From employment and retail sales to new home construction and agricultural output, Ed Scharlau, Vice Chairman of Busey Bank, outlined the local economy during the 19th Economic Outlook for McLean County, hosted by Illinois Wesleyan University in Bloomington. Kyle Ham, Chief Executive Officer of Bloomington-Normal Economic Development Council, also presented his views to an audience of nearly 200 guests.
“We have several reasons to be optimistic,” says Ed Scharlau, Vice Chairman of Busey Bank, “real estate sales are strong, people are spending money and agriculture is still one of the strongest industries in McLean County. The economic indicators show the hard work of various industries to increase the quality of life for our community members and our visitors.”
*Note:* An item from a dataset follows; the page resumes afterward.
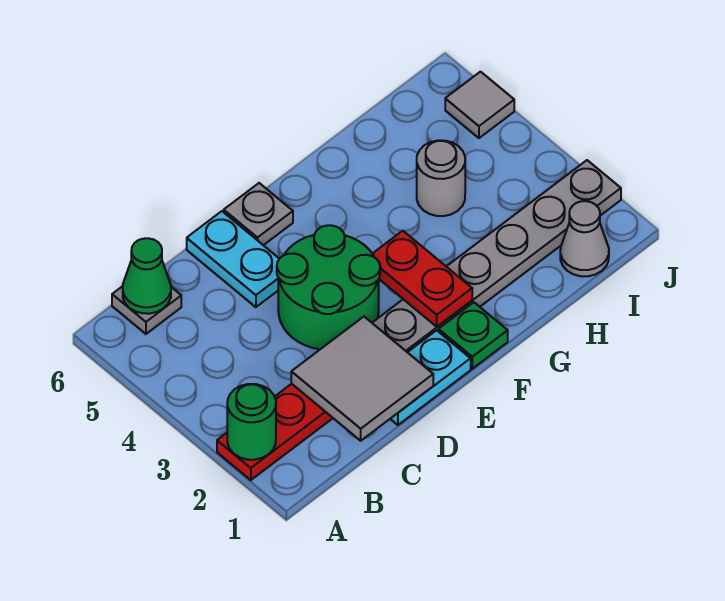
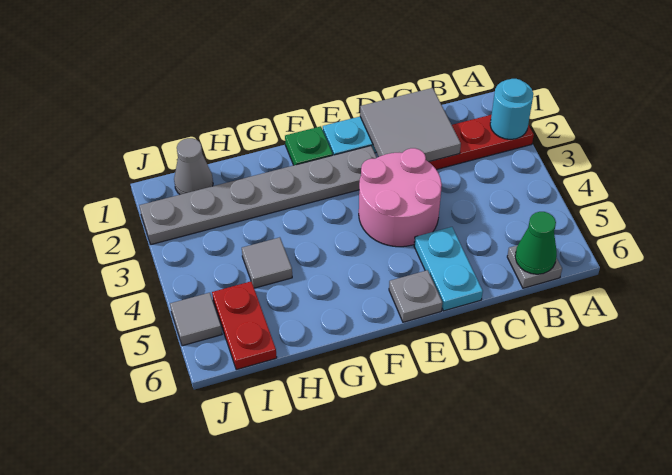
green round brick A2 level 2 -> cyan round brick A2 level 2
green round brick D3:E4 level 1 -> pink round brick D3:E4 level 1
red plate F2:F3 level 2 -> red plate I5:I6 level 1
grey round brick H4 level 1 -> grey tile H4 level 1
The county’s agricultural output totaled an estimated $485 million in 2016, up from $474 million the year before, and $441 million is anticipated for 2017. When it comes to corn yields, the county had 218 bushels per acre in 2016. Citing data from Busey Ag Services, Scharlau says “McLean County produced the most corn and soybeans in Illinois and the most corn of any county across the country in 2016.” Meanwhile, values for the most productive farmland—“Class A,” as defined by soil productivity research at the University of Illinois at Urbana-Champaign—is $10,600 to $13,000 an acre.
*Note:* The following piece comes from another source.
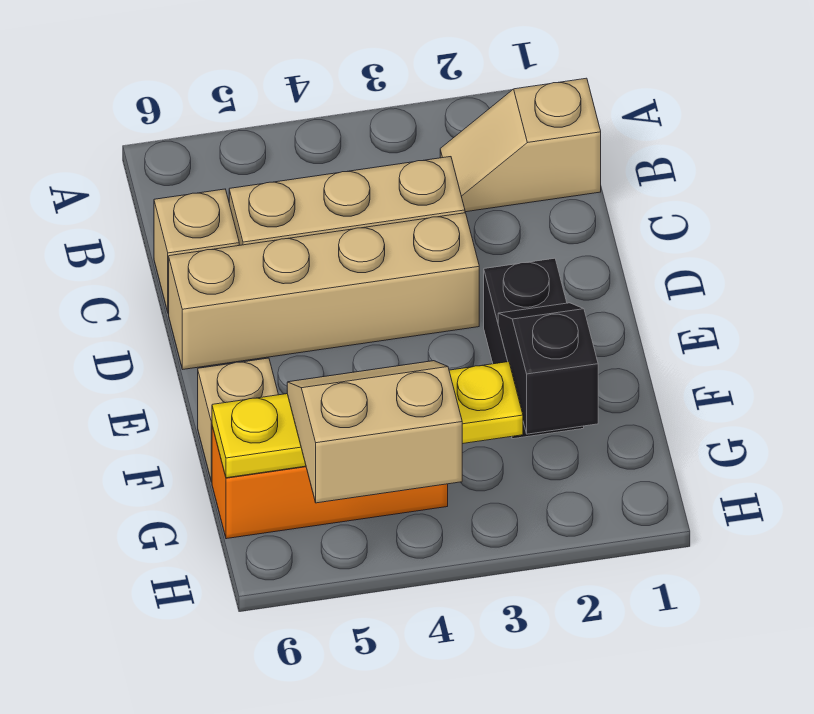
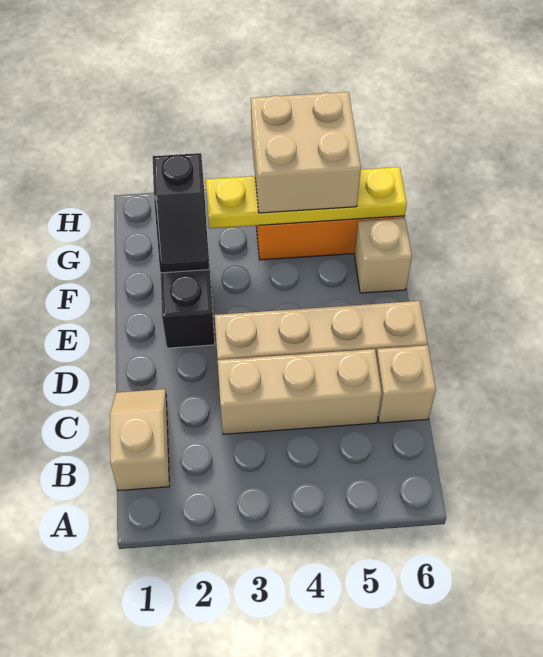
tan slope B1:B2 level 1 top 1 -> tan slope B1:C1 level 1 top B
tan slope G4:H5 level 3 top H -> tan brick G4:H5 level 3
Moving to retail sales, they were up slightly at $2.468 billion in 2016 from the previous year at $2.462 billion, according to the sales tax report from the Illinois Department of Revenue. $2.488 billion is anticipated this year. “Automobile sales are strong in McLean County,” says Scharlau, “with 18 cents of every dollar spent to buy or service vehicles.” The number of retailers in McLean County has increased. 4,114 businesses paid sales tax in Illinois last year compared to 4,080 in 2015.
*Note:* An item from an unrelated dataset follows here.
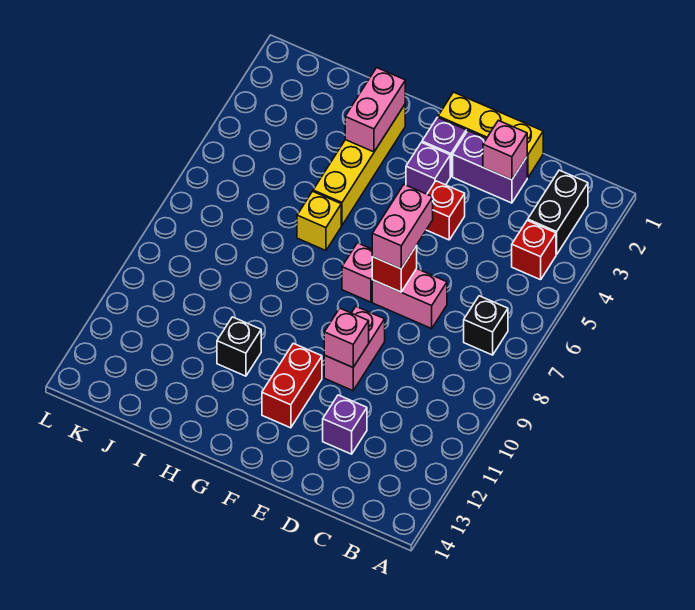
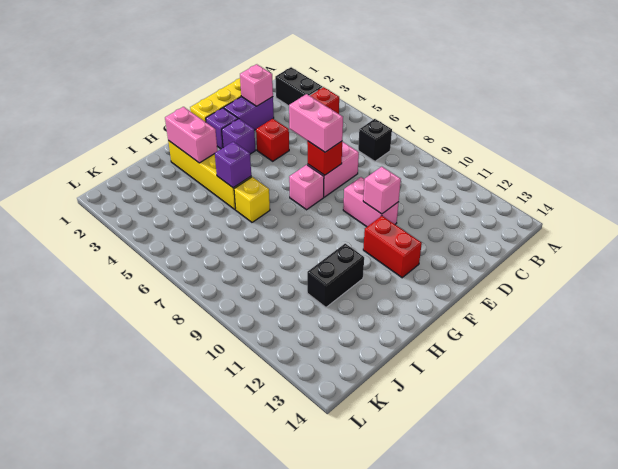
purple brick D12 level 1 -> purple brick H5 level 2
black brick H11 level 1 -> black brick H11:I11 level 1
Looking at the housing market, sales increased in 2016—up 2.8 percent over last year, according to the Bloomington-Normal Association of REALTORS®. The estimated average price of a home sold in Bloomington-Normal in 2017 is $175,000 compared to $171,000 last year. New home construction dropped slightly in 2016 with 161 homes (83 in Bloomington and 78 in Normal) built compared to 167 homes in 2015. Scharlau anticipates 165 new homes will be built in 2017.
More people are choosing to call McLean County home. According to the Census Bureau, 35,000 more people have moved to the county in the last 21 years (1995-2016) with 173,000 people living in the community today. Scharlau credits much of the growth to State Farm, “The employer has grown by 4,056 people since 1999.”
McLean County has an unemployment rate of 3.7 percent in April of 2017—down from 4.8 percent this time last year and still lower than the state average of 4.4 percent. McLean County has a significantly lower unemployment rate compared to others in Central Illinois, such as Peoria County at 5.4 percent, Tazewell County at 5.0 percent, Macon County at 4.9 percent and Champaign County at 3.8 percent.